Vertrauen wiedergewinnen
VW habe eine externe Untersuchung in Auftrag gegeben. «Klar ist: Volkswagen duldet keine Regel- oder Gesetzesverstöße jedweder Art», sagte Winterkorn. Der Konzern werde alles daran setzen, Vertrauen, wiederzugewinnen.
Daimler-Chef Dieter Zetsche sagte am Sonntag, es sei zu früh, um die Sache zu bewerten. «Ich weiß viel zu wenig über den Fall, um zunächst mal beurteilen zu können, wie gerechtfertigt der Vorwurf Volkswagen gegenüber ist und ob wir zu hundert Prozent und in jeder Betrachtungsweise davor völlig sicher sein können», sagte Zetsche.
«Illegale» Schummelei
Konkret wirft die EPA VW vor, die Ermittlungen von Abgaswerten bei Dieselfahrzeugen manipuliert zu haben.

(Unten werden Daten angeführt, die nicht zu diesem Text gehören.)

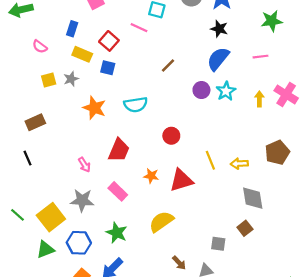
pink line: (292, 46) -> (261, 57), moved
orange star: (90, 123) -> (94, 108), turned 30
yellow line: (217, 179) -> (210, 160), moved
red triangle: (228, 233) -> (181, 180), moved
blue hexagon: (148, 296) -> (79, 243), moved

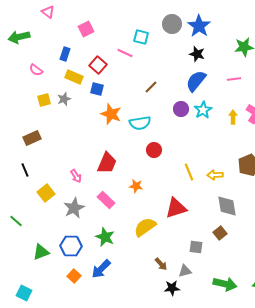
cyan semicircle: (136, 105) -> (140, 123), moved
orange star: (94, 108) -> (111, 114), moved
red triangle: (181, 180) -> (176, 208), moved
gray star: (82, 200) -> (74, 208), turned -30
yellow square: (51, 217) -> (46, 193), moved, size x0.7

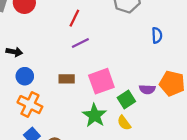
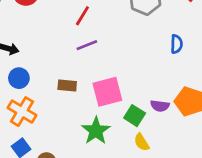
green square: (126, 100) -> (135, 116), turned -30
yellow semicircle: (124, 123) -> (142, 142), moved

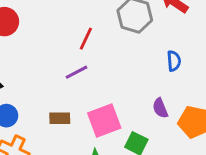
red line: (82, 16) -> (86, 39), moved
purple semicircle: (160, 106) -> (160, 108), moved, turned 66

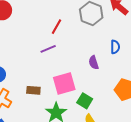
purple semicircle: (160, 108) -> (94, 63), moved
brown rectangle: (60, 118) -> (33, 90), moved

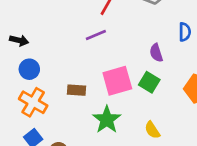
green square: (85, 101) -> (149, 82), moved

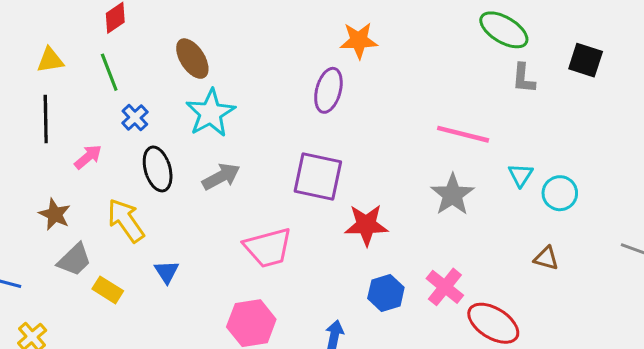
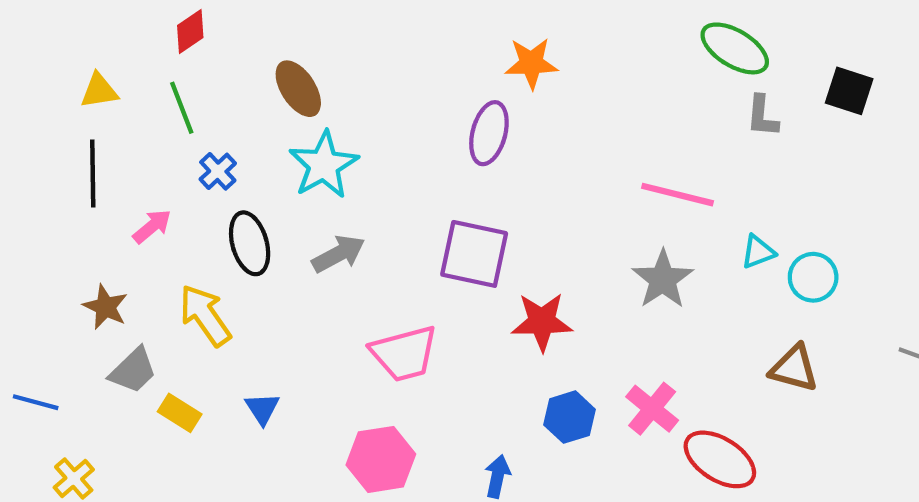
cyan triangle: (521, 175) -> (758, 252), turned 36
brown triangle: (546, 258) -> (794, 368), size x1.4
blue triangle: (167, 272) -> (262, 409), moved

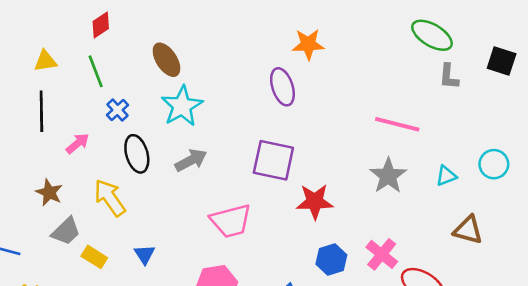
purple ellipse: (489, 133) -> (282, 87), turned -33
cyan triangle: (758, 252) -> (446, 176), moved
cyan circle: (813, 277) -> (494, 164), moved

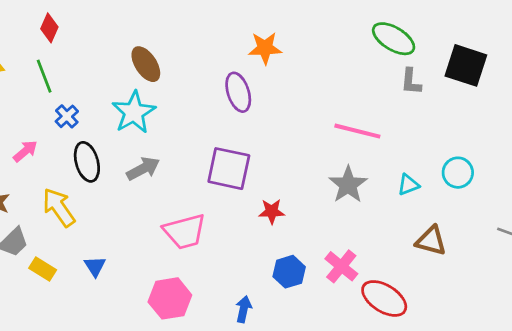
red diamond: (101, 25) -> (49, 28), turned -32
brown ellipse: (166, 60) -> (146, 64), moved
black square: (502, 61) -> (466, 65), size x1.4
red star: (315, 202) -> (272, 211), size x0.7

Betroffen sind bisher rund 482 000 Fahrzeuge. Laut EPA soll das Programm ermöglichen, das Abgas-Kontrollsystem nur bei offiziellen Emissionstests zu aktivieren. Das würde bedeuten, dass die Luftverpestung im Normalbetrieb viel höher wäre. Bislang seien Fahrzeuge der Baujahre 2009 bis 2015 aufgefallen, darunter das für VW in den USA wichtigste Modell Jetta, aber auch der Golf, Beetle, der Passat und der Audi A3.
«Solche Mittel zu benutzen, um die Klimaschutzstandards zu umgehen, ist illegal und eine Bedrohung für die öffentliche Gesundheit», hatte EPA-Vertreterin Cynthia Giles gesagt. Ihre Behörde werde die Untersuchungen in diesem «sehr ernsten» Fall fortsetzen. Dabei sei nicht auszuschließen, dass weitere Verdachtsfälle ans Licht kämen.
«Bärendienst für Dieseltechnologie»
Der Autofachmann Stefan Bratzel von der Fachhochschule der Wirtschaftin Bergisch Gladbach sagte, bei VW müsse es strukturelle Änderungen geben. «Da ist etwas fundamental schiefgegangen bei VW», sagte Bratzel der Deutschen Presse-Agentur.
Wie andere Branchenkenner ist Bratzel entsetzt: «Das ist ein Bärendienst für die ganze deutsche Dieseltechnologie», sagt er. Hierdurch würde das Image von Dieselautos – in den USA ohnehin in einer Nische – schwer beschädigt. Auch BMW und Daimler seien dadurch indirekt betroffen. «Man versucht seit Jahren, die Dieseltechnologie zu etablieren in den USA – und jetzt das», sagte Bratzel.